The most impact-full relationship in your life is the one in which you have received the most love, and is likely the one in which you have given the most love. Likewise, the most damaging relationship in your life is the one in which love should have been given and either wasn’t or you were given some damaging counterfeit. I’ll venture a guess that you’re carrying scars from that even today.
Since the beginning of history; the creation of time and space–we can look back and see that love is the one thing we crave, the thing we are fascinated by, the thing we are shaped by, the thing that motivates us, its what directs our decisions, the thing we can’t seem to get enough of, and the thing science alone can’t explain. When its absent, it doesn’t matter what else we have and when its present, it doesn’t matter what else we don’t have. We write poetry seeking to convey its ferocity, we pen music seeking to herald its message. Name 5 songs right now that have to do with love. I bet its easy to do. The Beatles told us its all we need. Lenny Kravitz exhorted us to let it rule. And the Captain and Tennille claim its what will keep us together.
Imagine a world where every single person were motivated first by love for those around them. Can you even fathom what grocery stores would look like, what traffic would look like, or what Black Friday would look like? You’d never see another homeless person. Just imagine your life motivated by a love for humans. All humans. (If you claim to follow Jesus, you’d better view that as your marching orders. Because it is.)
I was recently reminded that there is nothing–absolutely nothing–stronger than love. I’m not being romantic here. I’m being logical and factual. You simply cannot come up with any scenario in which love does not have the ability to win the day. No matter what evil may befall or what struggles come against us, any move love makes equates to automatic victory. And while many people have a personal definition of love that by default has a slanted personal agenda, let me remind us of what love actually is:
“Love is patient. Love is kind. Its does not envy, it does not boast, it is not proud. It does not dishonor others, it is not self-seeking, it is not easily angered, it keeps no record of wrongs. Love does not delight in evil but rejoices with the truth. It always protects, always trusts, always hopes, always perseveres. Love never fails.”
1 Corinthians 13:4-8
While many humans choose to create their own definition of love, there is an actual definition of love that we would all do well to see, receive, and embrace. Otherwise, we are like actors in the same play reading from a different script or players on a field using a variety of playbooks. We as humans can’t hope to move forward until we embrace what love actually is.

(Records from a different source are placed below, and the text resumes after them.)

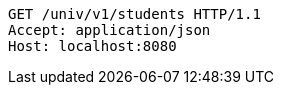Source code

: [source,http,options="nowrap"]
----
GET /univ/v1/students HTTP/1.1
Accept: application/json
Host: localhost:8080

----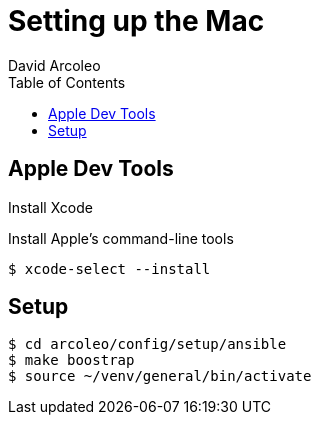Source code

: = Setting up the Mac
  David Arcoleo
:toc:

== Apple Dev Tools

Install Xcode

Install Apple's command-line tools

[source,bash]
----
$ xcode-select --install
----

== Setup

----
$ cd arcoleo/config/setup/ansible
$ make boostrap
$ source ~/venv/general/bin/activate
----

I’ve spent the past week in Clendenin, WV seeking to help and bless a community ravaged (and I do mean ravaged) by the flood of 2016. It was called the “Thousand Year Flood”. All the media trucks and news reporters have long gone home, but this town remains decimated by what these flood waters did. I marveled as I listened to story after story of the townspeople explaining to me the devastation of the flood waters. I saw firsthand the absolute obliteration of a once thriving neighborhood. I saw a completely empty lot as the words “A church once stood there.” fell on my ears. I sat on a bench listening to a man named Stanley retell the story of the flood, pointing to a 12 foot tall lamppost on the corner down the road with a clock on top of it, telling me the water was just up to the clock. I stood in a church sanctuary while a member of the church pointed up to the balcony 15 over our heads and said people were trapped in that balcony for days because the water was that high.
And it was during this week that I was reminded that love is the strongest and will always win the day. We can’t make the jump to say that love makes problems disappear, but we can say with all confidence that love helps us put problems in a proper perspective. Knowing I’m loved by my kids is jet fuel to my passion for living. Knowing I’m loved by my wife is like the oxygen my blood needs to flow. And knowing I’m loved by God is the very reason I exist.
As powerful and transformational as love is in our lives, love was not and cannot be created. We know this because 1 John 4:7-8 tells us what (who really) love is:
“Beloved, let us love one another, for love is from God, and whoever loves has been born of God and knows God. Anyone who does not love does not know God, because GOD IS LOVE.”
I’d encourage you to read that entire chapter, but those two verses right there speak to us about the identity of love and thus the origin of the love we experience. Any act of love is a reflection of God who IS love. And no matter what I may face in my life; even to the point of facing martyrdom for Christ, I can die victoriously in love knowing that no amount of evil or darkness can overcome love. Not because of what it can do, but because of Who it is.
Thanks Jerry! We cannot ever get enough of hearing about God’s Love!
Dave
Great reflection on the love He has given us, which we in turn should be giving out to the world.